Ofwel: berechting van strafbare feiten met politieke implicaties. Een novum in de Nederlandse rechtspraak. Ook nieuw en zeer omstreden was de inhoud van artikel 17 van de verordening. Dit opende namelijk de mogelijkheid om reeds behandelde zaken, waarvan het vonnis al in kracht van gewijsde was gegaan, opnieuw te behandelen. Deze mogelijkheid ondergroef een van de grondbeginselen van de Nederlandse rechtspraak: het ne bis in idem-beginsel. Dit artikel was voor drie rechters aanleiding ontslag te nemen.

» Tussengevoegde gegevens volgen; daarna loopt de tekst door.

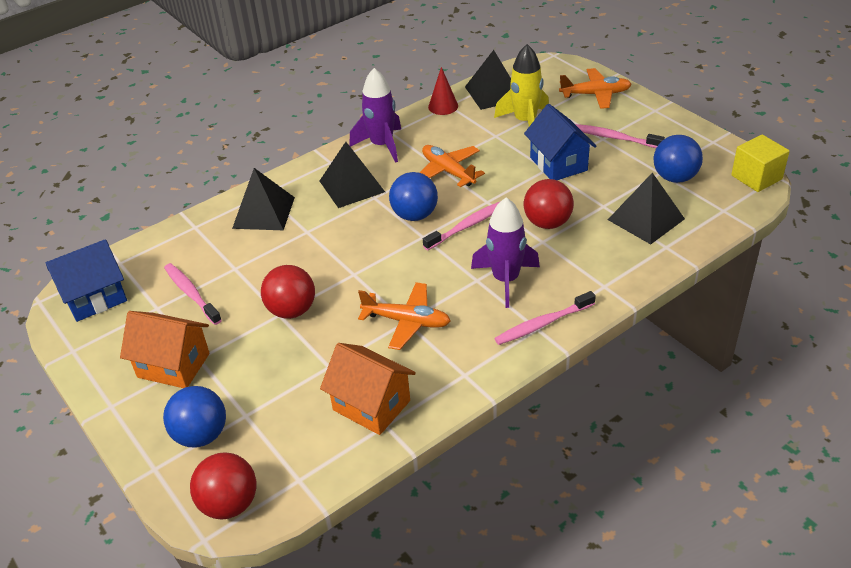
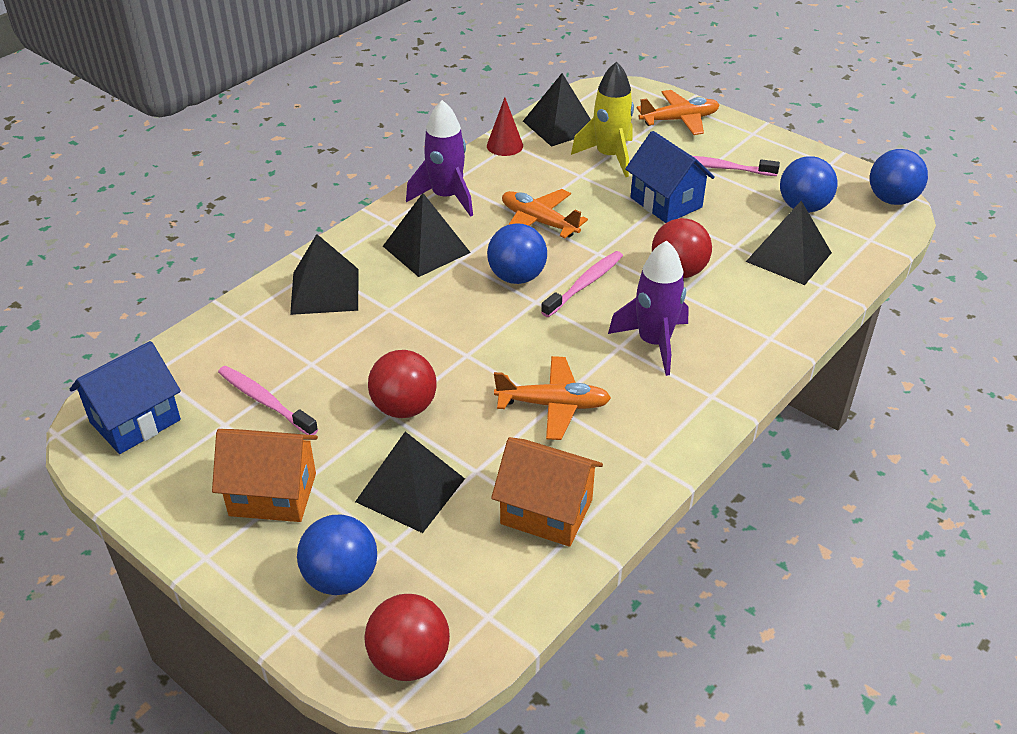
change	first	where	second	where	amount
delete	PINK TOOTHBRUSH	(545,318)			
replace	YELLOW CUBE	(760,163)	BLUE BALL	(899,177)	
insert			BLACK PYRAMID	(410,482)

Bij de arrondissementsrechtbanken van Amsterdam, Arnhem, 's-Hertogenbosch, Den Haag en Leeuwarden werden uit één lid bestaande kamers ingesteld, waarvan de vijf leden de titel vrederechter droegen. Bij het Gerechtshof van Den Haag werd een met drie leden rechtsprekende bijzondere kamer ingesteld (vredegerechtshof) belast met de rechtspraak in hoger beroep. De Vrederechtspraak kende geen mogelijkheid tot cassatie. Bij de Vrederechtspraak waren onder anderen betrokken:

Vredegerechtshof


  • mr. J.H. Carp (voorzitter Vredegerechtshof Den Haag)
  • mr. dr. R. van Genechten (procureur-generaal Vredegerechtshof Den Haag tot 1943)
  • mr. H. Sluijterman (lid Vredegerechtshof Den Haag)
  • mr. H.A. Helb (lid Vredegerechtshof Den Haag, tot 1942)
  • mr. P.H.F. van Vloten (lid Vredegerechtshof Den Haag, vanaf 1943 procureur-generaal Vredegerechtshof Den Haag)
  • mr. S.J.M. Wijthof (lid Vredegerechtshof Den Haag)
  • mr. A. Semplonius (lid Vredegerechtshof Den Haag, tot 1942)
  • mr. J. Tuinstra (griffier Vredegerechtshof Den Haag, later lid Vredegerechtshof)

Vrederechters


Al deze personen waren natuurlijk overtuigd nationaalsocialist, de meesten lid van de NSB.

Partijdigheid en antisemitisme zijn kernwoorden voor het functioneren van de Vrederechtspraak. Het aantal door de vrederechters behandelde zaken nam na het eerste jaar van haar bestaan snel af. De Duitse bezetter was niet tevreden over het instituut, voornamelijk omdat het in Duitse ogen te lichte straffen uitdeelde. De NSB daarentegen toonde zich wel tevreden, omdat de belangen en de positie van de NSB gediend bleken bij de activiteiten van de vrederechters.

In september 1944 kondigde de Nederlandse regering in Londen af dat de verordening waarmee de Vrederechtspraak in het leven was geroepen, nietig werd verklaard. Na de bevrijding is derhalve iedereen die zich op dat moment in de gevangenis bevond als gevolg van een uitspraak in het kader van de Vrederechtspraak, terstond vrijgelaten. Alle vrederechters zijn als gevolg van de naoorlogse zuivering hun baan kwijtgeraakt. Het is tragisch te noemen dat de Nederlandse Hoge Raad de Vrederechtspraak heeft willen legitimeren, door de vrederechters te beëdigen.